Tenemos la idea errónea de que el arte debe ser por amor al arte, que la creación de la belleza debe vivir en una burbuja hermética y debe ser autoexplicativa, que el artista no debería decir de que trata su pieza, porque, de hacerlo, podría destruir el hechizo y podríamos encontrarlo demasiado predecible. Por eso, algo muy común cuando estamos en un museo es intentar descifrar una obra, para solo inundarnos en un sentimiento de confusión (ò fingir ser cultos y conocedores de arte). 
deseo
El verdadero arte que procure nuestra admiración debería ser una expresión que refleje las sensaciones profundas de un organismo, una manifestación de su alma, ahí es donde surge el encuentro íntimo con un espectador, al encontrar el deseo de sentir, no de poseer. El fin de la creación y admiración de la belleza debería ser el de recordarnos qué es amar, qué es temer y qué es odiar. Debería proporcionar un encuentro visceral con las ideas más importantes de la fe. Los museos deberían ser nuestros nuevos templos. El arte debe retomar la tarea que solía cumplir y que hemos descuidado debido a ciertas ideas erradas. El arte debería ser una herramienta para mejorar la sociedad. El arte debería ser didáctico. 
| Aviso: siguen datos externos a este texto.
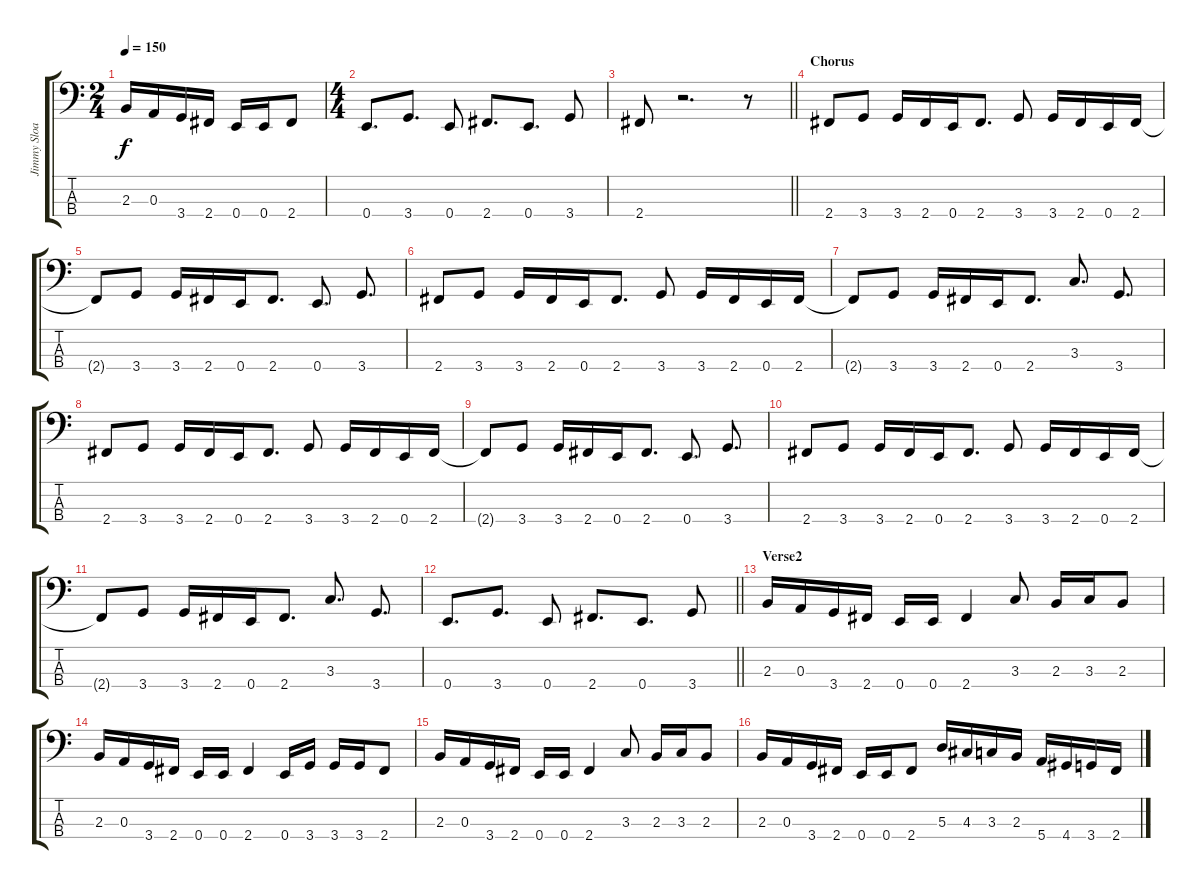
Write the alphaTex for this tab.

\track ("Jimmy Sloas" "Jimmy Sloa") {instrument electricbasspick}
\staff {score tabs}
\tuning (G2 D2 A1 E1) {hide}
\ts (2 4)
\tempo 150
\clef f4
\ks c
2.3.16{dy f} 0.3.16 3.4.16 2.4.16 0.4.16 0.4.16 2.4.8 |
\ts (4 4)
0.4.8{d} 3.4.8{d} 0.4.8 2.4.8{d} 0.4.8{d} 3.4.8 |
\barLineRight lightlight
2.4.8 r.2{d} r.8 |
\section ("" "Chorus")
2.4.8 3.4.8 3.4.16 2.4.16 0.4.16 2.4.8{d} 3.4.8 3.4.16 2.4.16 0.4.16 2.4.16 |
2.4{t}.8 3.4.8 3.4.16 2.4.16 0.4.16 2.4.8{d} 0.4.8{d} 3.4.8{d} |
2.4.8 3.4.8 3.4.16 2.4.16 0.4.16 2.4.8{d} 3.4.8 3.4.16 2.4.16 0.4.16 2.4.16 |
2.4{t}.8 3.4.8 3.4.16 2.4.16 0.4.16 2.4.8{d} 3.3.8{d} 3.4.8{d} |
2.4.8 3.4.8 3.4.16 2.4.16 0.4.16 2.4.8{d} 3.4.8 3.4.16 2.4.16 0.4.16 2.4.16 |
2.4{t}.8 3.4.8 3.4.16 2.4.16 0.4.16 2.4.8{d} 0.4.8{d} 3.4.8{d} |
2.4.8 3.4.8 3.4.16 2.4.16 0.4.16 2.4.8{d} 3.4.8 3.4.16 2.4.16 0.4.16 2.4.16 |
2.4{t}.8 3.4.8 3.4.16 2.4.16 0.4.16 2.4.8{d} 3.3.8{d} 3.4.8{d} |
\barLineRight lightlight
0.4.8{d} 3.4.8{d} 0.4.8 2.4.8{d} 0.4.8{d} 3.4.8 |
\section ("" "Verse2")
2.3.16 0.3.16 3.4.16 2.4.16 0.4.16 0.4.16 2.4.4 3.3.8 2.3.16 3.3.16 2.3.8 |
2.3.16 0.3.16 3.4.16 2.4.16 0.4.16 0.4.16 2.4.4 0.4.16 3.4.16 3.4.16 3.4.16 2.4.8 |
2.3.16 0.3.16 3.4.16 2.4.16 0.4.16 0.4.16 2.4.4 3.3.8 2.3.16 3.3.16 2.3.8 |
2.3.16 0.3.16 3.4.16 2.4.16 0.4.16 0.4.16 2.4.8 5.3.16 4.3.16 3.3.16 2.3.16 5.4.16 4.4.16 3.4.16 2.4.16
Por otro lado, es necesario romper con los cánones de belleza que ha establecido la cultura de masas para reconocer los patrones individuales de belleza que generan el desbordamiento catártico. Somos la única especie que es capaz de apreciar la belleza, debemos procurar sensibilizarnos para despertar o desarrollar nuestro sentido de la intuición estética. Sólo así podremos encontrar en los lugares más improbables, la inspiración y el éxtasis de la revelación: cuando encontramos un patrón que revela una verdad obvia, que antes no lo era, la emoción que la conlleva, el orgasmo cerebral
Se dice que encontramos la belleza en nuestro deseo de idealizar y transformar nuestro mundo. Debido a que la belleza es circunstancial, sólo la podemos percibir en los momentos en los que nuestra atención se encuentra disponible. Me gusta entender a la belleza como la tecnología de la inspiración, es una de las pocas herramientas que nos puede sumergir en un éxtasis que supera la racionalidad y que inclusive, en ocasiones, nos puede causar dolor al intentar asimilarla, ya que literalmente, esa vastedad perceptual nos hace reconfigurar y actualizar nuestro esquema mental solo para acomodar a ese despertar ontológico. 
Codiciamos lo que vemos a una distancia que asegura que no lo podamos poseer. Es preciso separar el deseo de apropiación del deseo de trascendencia.  Una de las razones por las que la belleza nos puede producir ese deseo es porque en ese momento en el que estamos en su presencia, estupefactos por algo tan sublime, sentimos que nos absorbe de tal forma que queremos comulgar con ella, fusionarnos y ser uno con ella. Es en la belleza donde debemos alimentar nuestro deseo de ser infinitos en un mundo finito, alimentar nuestro anhelo de capturar el momento y hacerlo durar eternamente, porque, a pesar de que la belleza es casi nada sin el conocimiento de la rapidez con la que se desvanece, en su presencia podemos ser inmortales por un instante.